To these eyes, “Cafe Society” is a far more satisfying and coherent send-up of Old Hollywood than this year’s scattershot Coen Brothers effort “Hail Caesar,” which had some hilarious vignettes to be sure (“Would that it were so simple”) without much connecting tissue of the story in between.
The parallel action of lavishly fake Hollywood and gritty in-your-face New York creates for some hilarious moments, particularly as Bobby’s Jewish parents debate the merits of the afterlife. There is also a riotous running joke recalling “Bullets Over Broadway,” as Bobby’s gangster brother (Corey Stoll) whacks anyone who gets in his family’s way and comically dumps their bodies into cement.
While most critics acknowledge Woody’s comedic timing, he remains underrated for his directorial prowess. Academics who analyze mise-en-scene will enjoy his symbolic background images here.

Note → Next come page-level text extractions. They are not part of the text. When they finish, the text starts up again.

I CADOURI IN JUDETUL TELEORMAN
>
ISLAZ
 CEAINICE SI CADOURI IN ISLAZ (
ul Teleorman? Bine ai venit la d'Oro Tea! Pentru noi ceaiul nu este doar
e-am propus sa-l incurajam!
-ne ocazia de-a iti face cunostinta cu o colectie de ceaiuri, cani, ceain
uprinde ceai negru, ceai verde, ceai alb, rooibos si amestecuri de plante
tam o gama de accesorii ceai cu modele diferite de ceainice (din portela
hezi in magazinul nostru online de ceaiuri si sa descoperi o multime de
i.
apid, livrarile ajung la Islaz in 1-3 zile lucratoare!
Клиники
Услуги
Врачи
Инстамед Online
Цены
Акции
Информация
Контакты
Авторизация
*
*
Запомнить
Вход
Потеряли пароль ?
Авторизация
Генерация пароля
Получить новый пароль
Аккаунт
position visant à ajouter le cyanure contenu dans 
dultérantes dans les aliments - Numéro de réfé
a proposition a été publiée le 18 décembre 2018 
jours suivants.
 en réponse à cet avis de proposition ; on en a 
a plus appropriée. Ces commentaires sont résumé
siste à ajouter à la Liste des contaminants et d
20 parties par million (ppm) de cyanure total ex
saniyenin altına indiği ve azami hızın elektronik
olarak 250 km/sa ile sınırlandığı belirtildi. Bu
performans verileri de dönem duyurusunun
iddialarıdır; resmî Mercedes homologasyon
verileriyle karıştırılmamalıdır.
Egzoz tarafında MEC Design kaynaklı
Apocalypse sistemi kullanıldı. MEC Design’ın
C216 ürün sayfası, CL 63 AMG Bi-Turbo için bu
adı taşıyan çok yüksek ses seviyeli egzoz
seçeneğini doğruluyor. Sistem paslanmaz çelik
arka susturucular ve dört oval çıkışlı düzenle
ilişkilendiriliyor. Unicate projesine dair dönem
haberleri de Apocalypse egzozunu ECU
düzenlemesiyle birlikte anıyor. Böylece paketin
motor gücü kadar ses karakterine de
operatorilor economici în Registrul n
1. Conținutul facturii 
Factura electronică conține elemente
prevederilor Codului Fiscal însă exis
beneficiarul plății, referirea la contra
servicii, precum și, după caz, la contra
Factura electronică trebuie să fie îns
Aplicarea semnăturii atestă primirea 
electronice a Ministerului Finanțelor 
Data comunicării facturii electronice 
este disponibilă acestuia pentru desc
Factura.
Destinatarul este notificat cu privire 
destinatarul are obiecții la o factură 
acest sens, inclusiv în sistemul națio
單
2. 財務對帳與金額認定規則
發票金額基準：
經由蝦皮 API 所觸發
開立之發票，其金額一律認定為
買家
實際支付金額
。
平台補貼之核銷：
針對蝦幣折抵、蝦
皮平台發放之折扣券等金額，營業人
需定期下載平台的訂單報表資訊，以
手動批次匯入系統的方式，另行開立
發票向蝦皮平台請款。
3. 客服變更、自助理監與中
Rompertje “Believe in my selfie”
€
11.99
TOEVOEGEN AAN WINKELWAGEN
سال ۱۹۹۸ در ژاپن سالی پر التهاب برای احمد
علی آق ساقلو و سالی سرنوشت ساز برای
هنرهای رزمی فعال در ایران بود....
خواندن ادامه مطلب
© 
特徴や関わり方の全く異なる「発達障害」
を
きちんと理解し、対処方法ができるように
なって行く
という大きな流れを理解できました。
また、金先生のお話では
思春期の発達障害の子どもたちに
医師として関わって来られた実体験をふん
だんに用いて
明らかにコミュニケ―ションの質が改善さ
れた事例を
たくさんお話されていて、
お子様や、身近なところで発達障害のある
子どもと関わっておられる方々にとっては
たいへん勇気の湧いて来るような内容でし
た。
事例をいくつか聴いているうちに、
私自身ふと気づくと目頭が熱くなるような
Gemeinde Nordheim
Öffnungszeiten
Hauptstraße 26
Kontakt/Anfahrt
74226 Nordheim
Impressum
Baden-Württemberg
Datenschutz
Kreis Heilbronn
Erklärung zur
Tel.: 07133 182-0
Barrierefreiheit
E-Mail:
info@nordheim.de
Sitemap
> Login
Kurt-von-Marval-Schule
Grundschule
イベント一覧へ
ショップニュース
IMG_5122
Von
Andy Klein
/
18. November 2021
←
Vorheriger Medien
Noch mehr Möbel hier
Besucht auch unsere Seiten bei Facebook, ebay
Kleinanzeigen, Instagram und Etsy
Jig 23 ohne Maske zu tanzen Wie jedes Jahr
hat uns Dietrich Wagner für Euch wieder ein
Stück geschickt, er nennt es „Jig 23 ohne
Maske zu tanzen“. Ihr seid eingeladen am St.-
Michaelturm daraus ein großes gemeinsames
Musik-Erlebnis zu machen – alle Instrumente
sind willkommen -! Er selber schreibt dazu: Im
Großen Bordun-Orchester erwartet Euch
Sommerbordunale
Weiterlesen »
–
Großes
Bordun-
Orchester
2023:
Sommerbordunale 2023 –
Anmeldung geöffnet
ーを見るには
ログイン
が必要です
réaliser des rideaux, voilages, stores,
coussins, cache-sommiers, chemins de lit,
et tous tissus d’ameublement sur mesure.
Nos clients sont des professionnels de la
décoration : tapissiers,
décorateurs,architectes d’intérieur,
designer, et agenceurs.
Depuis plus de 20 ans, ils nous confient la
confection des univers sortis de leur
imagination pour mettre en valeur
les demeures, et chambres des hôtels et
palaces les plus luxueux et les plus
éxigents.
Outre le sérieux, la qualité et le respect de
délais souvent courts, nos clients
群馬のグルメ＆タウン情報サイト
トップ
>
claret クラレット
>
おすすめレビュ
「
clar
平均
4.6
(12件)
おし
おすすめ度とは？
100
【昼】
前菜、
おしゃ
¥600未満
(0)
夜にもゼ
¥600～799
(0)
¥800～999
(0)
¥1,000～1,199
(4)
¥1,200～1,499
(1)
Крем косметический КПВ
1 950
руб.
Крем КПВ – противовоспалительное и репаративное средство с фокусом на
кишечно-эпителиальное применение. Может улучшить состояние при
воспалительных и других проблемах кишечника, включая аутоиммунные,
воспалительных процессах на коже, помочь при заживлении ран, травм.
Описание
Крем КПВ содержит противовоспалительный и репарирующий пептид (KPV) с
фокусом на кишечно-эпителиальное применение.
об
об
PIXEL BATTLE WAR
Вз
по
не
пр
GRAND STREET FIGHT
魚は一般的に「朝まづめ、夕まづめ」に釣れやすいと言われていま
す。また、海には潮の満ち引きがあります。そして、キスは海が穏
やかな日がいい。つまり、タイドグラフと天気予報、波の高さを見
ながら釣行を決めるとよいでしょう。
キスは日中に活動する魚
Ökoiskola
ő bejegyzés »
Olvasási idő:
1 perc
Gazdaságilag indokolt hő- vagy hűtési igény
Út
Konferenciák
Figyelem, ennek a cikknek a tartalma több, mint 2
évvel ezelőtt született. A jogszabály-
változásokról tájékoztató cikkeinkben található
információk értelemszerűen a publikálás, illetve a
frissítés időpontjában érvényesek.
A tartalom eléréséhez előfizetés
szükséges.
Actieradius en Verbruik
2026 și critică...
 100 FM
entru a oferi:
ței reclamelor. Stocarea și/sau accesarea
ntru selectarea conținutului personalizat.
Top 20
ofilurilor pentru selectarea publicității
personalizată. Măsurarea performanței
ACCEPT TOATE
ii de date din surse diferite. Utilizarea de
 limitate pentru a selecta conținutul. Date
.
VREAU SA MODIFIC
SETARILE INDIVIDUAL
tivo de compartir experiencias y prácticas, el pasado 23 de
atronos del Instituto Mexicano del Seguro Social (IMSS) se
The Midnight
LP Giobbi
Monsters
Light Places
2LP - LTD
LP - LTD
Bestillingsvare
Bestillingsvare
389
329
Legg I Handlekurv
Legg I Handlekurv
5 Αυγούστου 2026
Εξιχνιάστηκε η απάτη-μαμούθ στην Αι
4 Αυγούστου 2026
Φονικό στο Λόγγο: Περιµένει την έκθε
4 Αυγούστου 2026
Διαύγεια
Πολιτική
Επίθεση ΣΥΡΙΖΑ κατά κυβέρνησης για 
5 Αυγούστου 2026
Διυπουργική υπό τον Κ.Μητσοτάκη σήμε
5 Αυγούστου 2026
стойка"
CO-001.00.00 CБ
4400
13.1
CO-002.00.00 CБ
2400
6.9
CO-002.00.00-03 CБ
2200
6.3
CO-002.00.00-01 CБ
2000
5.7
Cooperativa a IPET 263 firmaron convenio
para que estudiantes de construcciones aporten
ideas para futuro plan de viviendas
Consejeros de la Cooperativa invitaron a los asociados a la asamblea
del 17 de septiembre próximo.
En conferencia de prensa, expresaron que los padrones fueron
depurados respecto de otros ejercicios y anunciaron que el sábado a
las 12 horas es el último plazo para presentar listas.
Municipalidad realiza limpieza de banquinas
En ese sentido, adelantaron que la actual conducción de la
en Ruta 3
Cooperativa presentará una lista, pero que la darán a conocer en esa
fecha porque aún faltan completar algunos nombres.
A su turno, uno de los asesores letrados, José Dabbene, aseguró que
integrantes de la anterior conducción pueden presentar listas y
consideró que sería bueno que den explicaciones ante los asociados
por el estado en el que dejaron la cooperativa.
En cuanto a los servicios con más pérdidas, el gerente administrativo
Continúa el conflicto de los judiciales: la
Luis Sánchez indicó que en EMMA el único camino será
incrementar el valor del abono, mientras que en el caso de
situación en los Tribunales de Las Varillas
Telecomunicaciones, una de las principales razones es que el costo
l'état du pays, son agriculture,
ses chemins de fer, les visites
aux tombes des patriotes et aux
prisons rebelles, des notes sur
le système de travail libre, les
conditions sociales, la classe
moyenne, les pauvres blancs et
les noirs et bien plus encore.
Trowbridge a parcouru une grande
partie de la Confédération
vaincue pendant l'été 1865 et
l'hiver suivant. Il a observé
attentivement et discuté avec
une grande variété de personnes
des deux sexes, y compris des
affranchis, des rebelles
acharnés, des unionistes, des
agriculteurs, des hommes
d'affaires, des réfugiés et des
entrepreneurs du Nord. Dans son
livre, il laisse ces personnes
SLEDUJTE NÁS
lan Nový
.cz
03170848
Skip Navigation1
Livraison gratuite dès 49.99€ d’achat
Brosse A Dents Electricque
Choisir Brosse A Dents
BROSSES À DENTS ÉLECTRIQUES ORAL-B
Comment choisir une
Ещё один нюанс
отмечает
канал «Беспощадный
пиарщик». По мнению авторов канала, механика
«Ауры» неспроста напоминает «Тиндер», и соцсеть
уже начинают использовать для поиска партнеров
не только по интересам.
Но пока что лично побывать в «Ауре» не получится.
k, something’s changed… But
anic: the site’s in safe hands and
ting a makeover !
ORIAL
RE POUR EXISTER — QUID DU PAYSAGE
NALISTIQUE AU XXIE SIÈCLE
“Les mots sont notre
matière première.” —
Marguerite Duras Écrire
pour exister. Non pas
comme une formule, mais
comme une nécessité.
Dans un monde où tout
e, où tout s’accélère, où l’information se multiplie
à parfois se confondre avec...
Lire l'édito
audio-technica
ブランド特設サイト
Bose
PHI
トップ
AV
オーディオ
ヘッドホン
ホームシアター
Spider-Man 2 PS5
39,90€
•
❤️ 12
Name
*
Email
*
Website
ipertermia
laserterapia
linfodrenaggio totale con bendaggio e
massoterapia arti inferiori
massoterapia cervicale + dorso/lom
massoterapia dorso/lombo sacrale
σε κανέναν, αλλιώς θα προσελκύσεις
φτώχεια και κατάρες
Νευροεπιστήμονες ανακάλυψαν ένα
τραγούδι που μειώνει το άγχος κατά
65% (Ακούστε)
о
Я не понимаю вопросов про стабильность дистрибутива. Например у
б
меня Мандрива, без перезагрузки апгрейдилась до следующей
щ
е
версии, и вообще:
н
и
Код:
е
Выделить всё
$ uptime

After one of the gangster scenes, we cut to a shot of Eisenberg in phone booth with the background showing a spinning globe that recalls the “World is Yours” globe in “Scarface” (Paul Muni is also referenced minutes earlier). Later, in a budding romance scene where Eisenberg and Stewart visit various celebrity estates, Woody shows a heart-shaped gate pattern positioned between them.
Best of all, their repeated trips to a Mexican restaurant show a giant painting behind them that looks like the Spanish mission from “Vertigo” (1985). Is this an intentional choice to showcase their fatalistic relationship? After all, Eisenberg does try to remake an old love (Vonnie) into a new love (Veronica), not unlike Judy and Madeline. Perhaps this is a coincidence, but it’s nonetheless there.
But more than these subtle symbolic touches, Woody’s films thrive off their casting. Here, Stewart is surprisingly good in a “love to hate her” kind of way; Lively is undeniably beautiful and utterly sympathetic in her innocence; and Carell once again proves he can ditch the funny to play a slime ball.
Still, the real show stealer is Eisenberg, who delivers his best performance of the year, far better than his over-the-top Lex Luthor in “Batman v Superman” or his manic magician in “Now You See Me 2.” Under Woody’s direction, Eisenberg becomes the embodiment of the younger Allen himself, pacing around rooms and neurotically pondering his relationships and his place in the universe.
The entire thing is a delight to watch with a unique blend of belly laughs and bittersweet matters of the heart. It’s amusing from start to finish before giving way to a rather lackluster, unearned, abrupt finish. The abrupt ending somehow isn’t as satisfying as the melancholy at the end of, say, “Annie Hall,” when we learned that we all just needed the eggs. But if you think of it thematically, it makes sense.
There’s a scene early on where Eisenberg writes his aunt a letter from Hollywood to New York. As the aunt writes a return letter describing the falling rain on her Bronx porch, Woody uses her words to tell us the movie’s theme: “It’s pretty, a little melancholy, but that’s life.”